買物派? 飲食派? 観光派? タイプ別 バラ・マーケット 攻略法

市場を訪れる理由は人によって異なるだろう。それぞれの目的にあった楽しみ方をご紹介したい。

買物派

バラ・マーケットで取り扱われている商品は質が高いというのが定評。スーパーでは買えない種類の素材に挑戦してみたい、素材の旨味をじっくり味わいたいという人たちに、ぴったりの場所だ。

攻略のカギ① 試食して品定め

 およそ20種類のマスタードをそろえる店や、イングランド本土から狭い海峡を隔てて横たわるワイト島の特産物であるトマトを使った商品のみを扱う店、冬を中心に旬のゲーム(狩猟)ミートを扱う精肉店=写真左下、創業200年余りというオイスター専門店、都心生活者用に開発された野菜栽培キットを販売する店など、ユニークな店が多いのもバラ・マーケットならでは。話題の馬肉も、きちんと「馬肉」として売られている=同右下。
こうした店のなかには、快く試食させてくれる店も少なくないので、気になるものがあれば尋ねてみるといいだろう。味への自信を体全体にみなぎらせるスタッフが、あれこれ丁寧に助言してくれるはずだ。

攻略のカギ② 相場を知る

 繰り返しになるが、バラ・マーケットは、長い歴史を誇るだけでなく、高品質の商品が揃う市場として知られる。出店にあたっては、食に詳しい市場運営団体の関係者のみならず、第三者による審査が入り、クオリティの高い商品を安定して供給する市場という評価を保つための努力がたゆまず続けられている。生産者が手塩にかけて育てた、あるいは確かな経験に基づき厳選された生鮮食品、職人たちが丹精こめて作り上げた商品となれば、とびっきり安く済むわけがない。スーパー・マーケットよりも多少割高であるケースが多いことは覚えておいた方がよい。

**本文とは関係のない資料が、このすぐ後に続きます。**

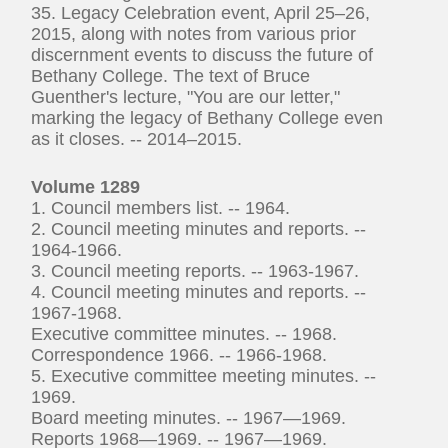
35. Legacy Celebration event, April 25–26,
2015, along with notes from various prior
discernment events to discuss the future of
Bethany College. The text of Bruce
Guenther's lecture, "You are our letter,"
marking the legacy of Bethany College even
as it closes. -- 2014–2015.
Volume 1289
1. Council members list. -- 1964.
2. Council meeting minutes and reports. --
1964-1966.
3. Council meeting reports. -- 1963-1967.
4. Council meeting minutes and reports. --
1967-1968.
Executive committee minutes. -- 1968.
Correspondence 1966. -- 1966-1968.
5. Executive committee meeting minutes. --
1969.
Board meeting minutes. -- 1967—1969.
Reports 1968—1969. -- 1967—1969.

もちろん、すべてが割高かというと、そうとは限らないようだ。一例を挙げると、スコティッシュ・サーモンが、取材当日は1切れ(約100グラム)1.80ポンドで販売されていた。同日、大手スーパーの高品質商品として並ぶサーモンの値段と比べてみると、価格に大きな開きがないことがわかった。
また、量り売りの商品については、値段の見当がつけづらく、それが悩みの種となるかもしれない。瓶詰めにされたオリーブオイルやソース類、1個売りされているパンなどは別にして、魚や肉、野菜など多くの商品が量り売りされている。トマト1キロいくらと言われても、自分の欲しい量は何キロ(グラム)なのか、市場初心者には難しいところだろう。またテキパキと働くスタッフの前でオロオロして、つい必要以上の量を買ってしまった、ということになりかねない。
不安なときは店員さんに聞くのが一番だが、普段から魚や肉、野菜などを買う際に、重さと量の関係、重さと値段の関係をチェックすることを心がけておくといいだろう。スーパーの青果売り場には、秤が吊り下げてあることが多いので、リサーチするにはもってこいだ。

攻略のカギ③ 土曜夕方のセール

 バラ・マーケットは日曜定休。このため、土曜の夕方には割引を始める店もあるので、案外狙い目だ。例えば、魚屋から聞こえてくる、 「ハーフ・プライス! ハーフ・プライス!」と連呼する威勢のよい声につられ、人ごみをかき分けて購入すれば、楽しい買い物経験になるはず。 節約できた分で、野菜や調味料なども仕入れて、土曜の夜は贅沢なシーフード・ディナーとしゃれこもう。